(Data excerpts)
════════════════

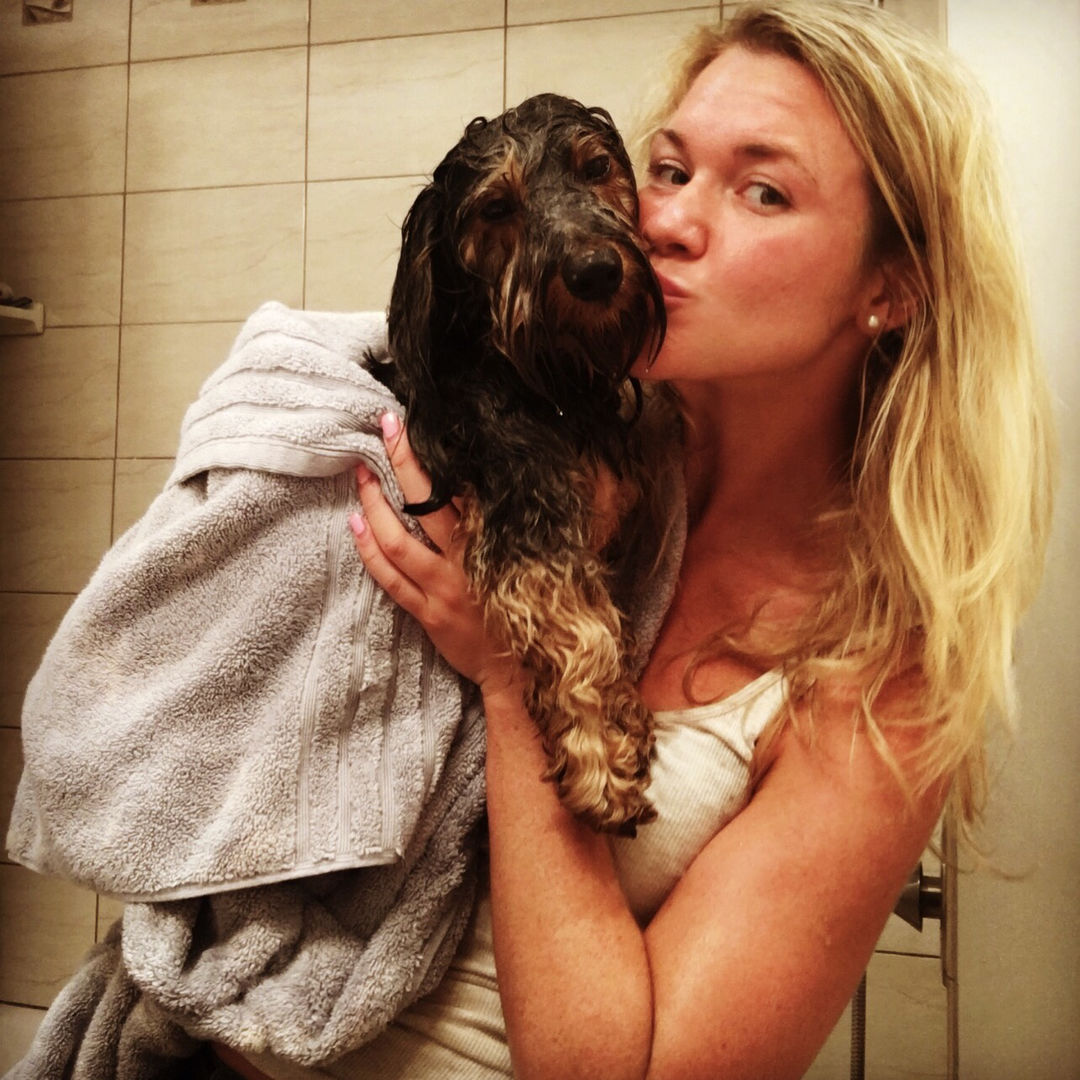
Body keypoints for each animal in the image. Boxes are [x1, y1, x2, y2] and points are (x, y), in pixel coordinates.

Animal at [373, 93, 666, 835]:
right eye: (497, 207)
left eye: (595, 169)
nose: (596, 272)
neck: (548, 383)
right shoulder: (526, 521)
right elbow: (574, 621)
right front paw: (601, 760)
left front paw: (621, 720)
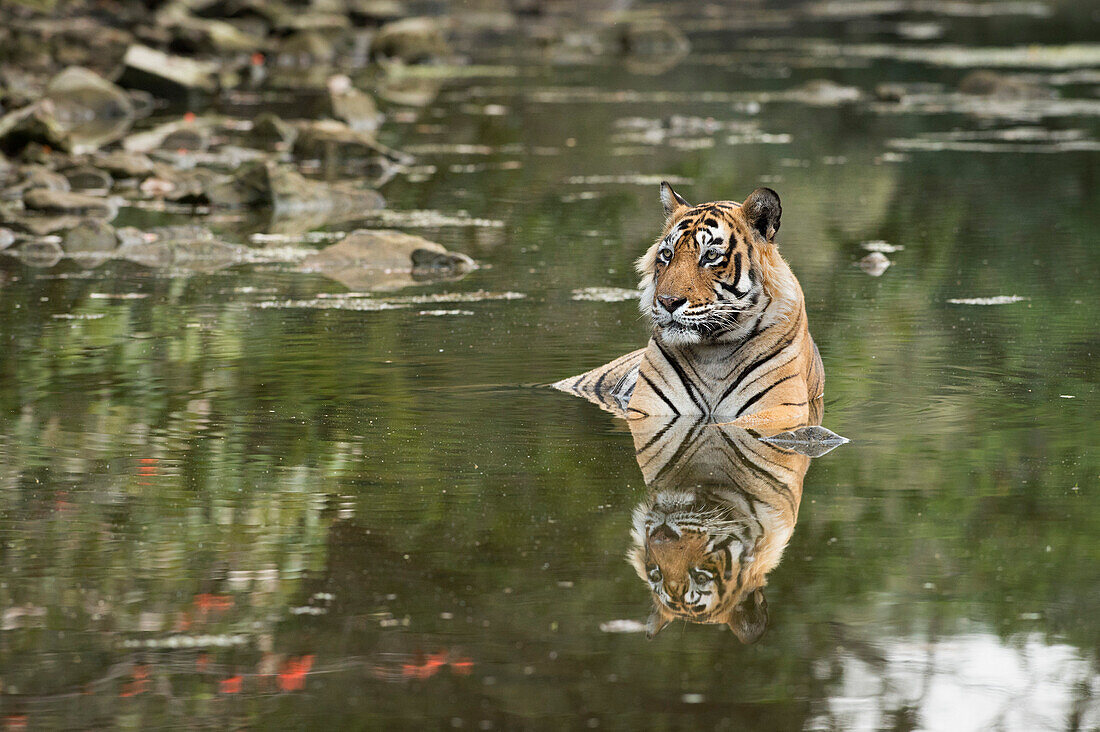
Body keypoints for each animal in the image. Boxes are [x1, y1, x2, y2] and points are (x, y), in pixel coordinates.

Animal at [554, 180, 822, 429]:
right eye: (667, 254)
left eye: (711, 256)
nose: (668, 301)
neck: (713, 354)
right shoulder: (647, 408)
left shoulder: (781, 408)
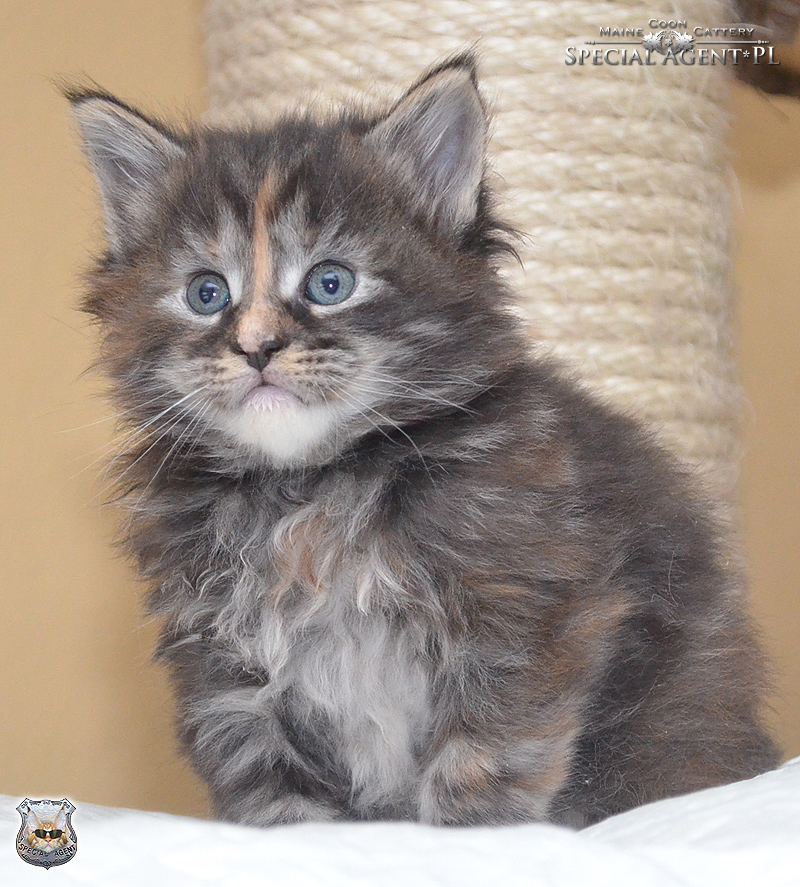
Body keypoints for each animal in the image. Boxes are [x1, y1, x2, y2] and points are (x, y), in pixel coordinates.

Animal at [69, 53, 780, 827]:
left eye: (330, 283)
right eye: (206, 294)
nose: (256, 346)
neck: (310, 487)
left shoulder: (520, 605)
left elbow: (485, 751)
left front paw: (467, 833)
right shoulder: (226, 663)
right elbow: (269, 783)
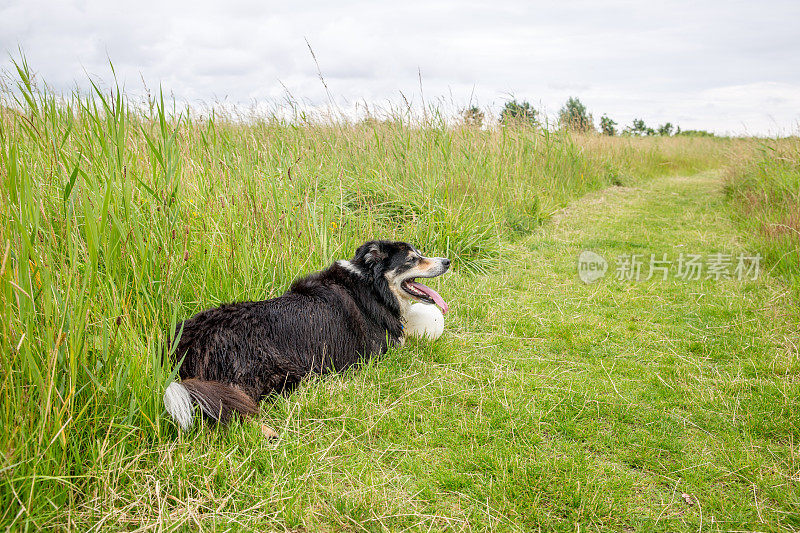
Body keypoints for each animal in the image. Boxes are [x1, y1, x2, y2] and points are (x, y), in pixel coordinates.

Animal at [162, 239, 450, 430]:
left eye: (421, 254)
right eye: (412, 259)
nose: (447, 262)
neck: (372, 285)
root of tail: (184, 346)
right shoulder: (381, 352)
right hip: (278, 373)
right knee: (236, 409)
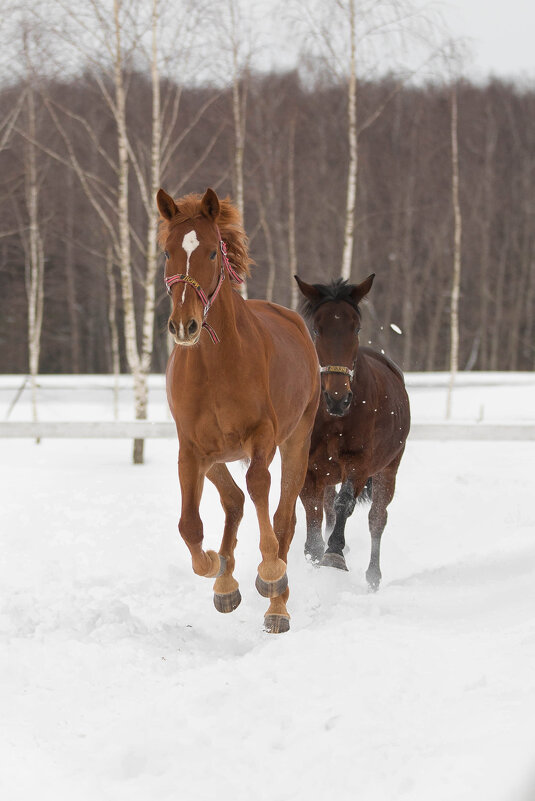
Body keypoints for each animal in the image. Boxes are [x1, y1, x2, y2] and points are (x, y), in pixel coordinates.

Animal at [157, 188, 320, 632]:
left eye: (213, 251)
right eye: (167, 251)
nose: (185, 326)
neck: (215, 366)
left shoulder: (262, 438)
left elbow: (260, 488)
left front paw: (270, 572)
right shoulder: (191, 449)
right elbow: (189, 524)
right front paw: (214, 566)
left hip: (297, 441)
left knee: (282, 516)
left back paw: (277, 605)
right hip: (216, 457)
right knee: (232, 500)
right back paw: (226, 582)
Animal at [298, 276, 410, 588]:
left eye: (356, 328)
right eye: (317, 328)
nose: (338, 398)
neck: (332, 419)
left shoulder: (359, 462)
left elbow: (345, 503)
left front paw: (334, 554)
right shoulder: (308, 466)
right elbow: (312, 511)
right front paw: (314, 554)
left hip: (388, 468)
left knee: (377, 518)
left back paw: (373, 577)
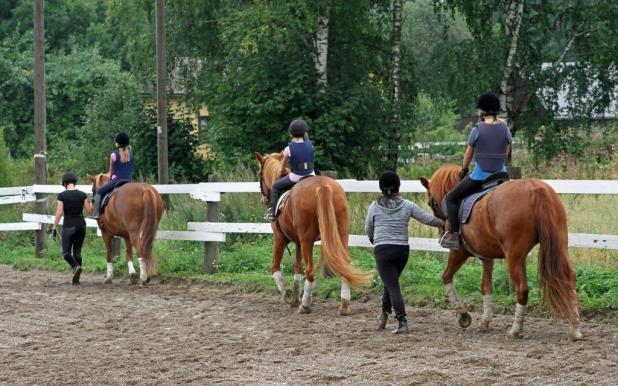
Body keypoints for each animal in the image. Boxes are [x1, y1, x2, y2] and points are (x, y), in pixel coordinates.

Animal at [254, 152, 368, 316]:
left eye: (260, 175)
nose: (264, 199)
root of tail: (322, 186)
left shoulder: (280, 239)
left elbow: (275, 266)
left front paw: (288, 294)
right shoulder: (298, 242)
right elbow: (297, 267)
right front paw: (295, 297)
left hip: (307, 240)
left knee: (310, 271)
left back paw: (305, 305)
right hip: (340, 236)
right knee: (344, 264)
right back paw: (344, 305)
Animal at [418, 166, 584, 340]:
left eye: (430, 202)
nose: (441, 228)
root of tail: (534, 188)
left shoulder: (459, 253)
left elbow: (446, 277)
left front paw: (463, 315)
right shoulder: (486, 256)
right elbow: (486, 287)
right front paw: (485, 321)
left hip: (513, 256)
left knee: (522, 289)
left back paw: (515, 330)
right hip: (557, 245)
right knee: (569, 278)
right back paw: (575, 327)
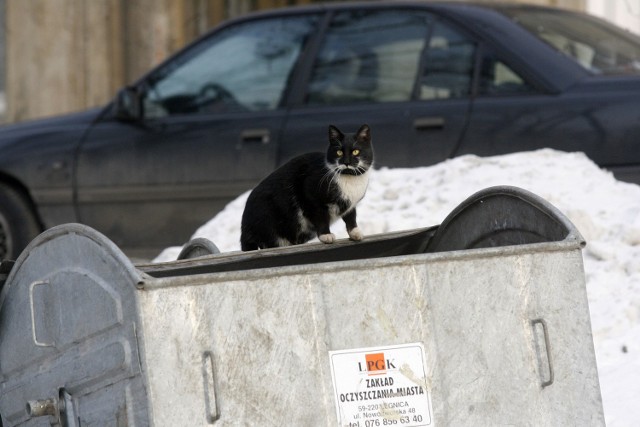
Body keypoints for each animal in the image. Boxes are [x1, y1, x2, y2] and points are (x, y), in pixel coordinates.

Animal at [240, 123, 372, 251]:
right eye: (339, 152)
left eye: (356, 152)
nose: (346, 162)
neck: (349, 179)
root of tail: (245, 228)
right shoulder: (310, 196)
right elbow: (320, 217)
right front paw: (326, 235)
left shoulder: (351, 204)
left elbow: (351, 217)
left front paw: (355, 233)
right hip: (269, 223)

════════════════

◆ REQUIRED WORK
Find the line that contains "right shoulder: (310, 196)". Repeat it and every line after it, exactly as written, up to and including the last line of the records above.

◆ EXERCISE OUTPUT
right shoulder: (310, 196)
right elbow: (320, 217)
right front paw: (326, 235)
left shoulder: (351, 204)
left elbow: (351, 217)
left front paw: (355, 233)
right hip: (269, 223)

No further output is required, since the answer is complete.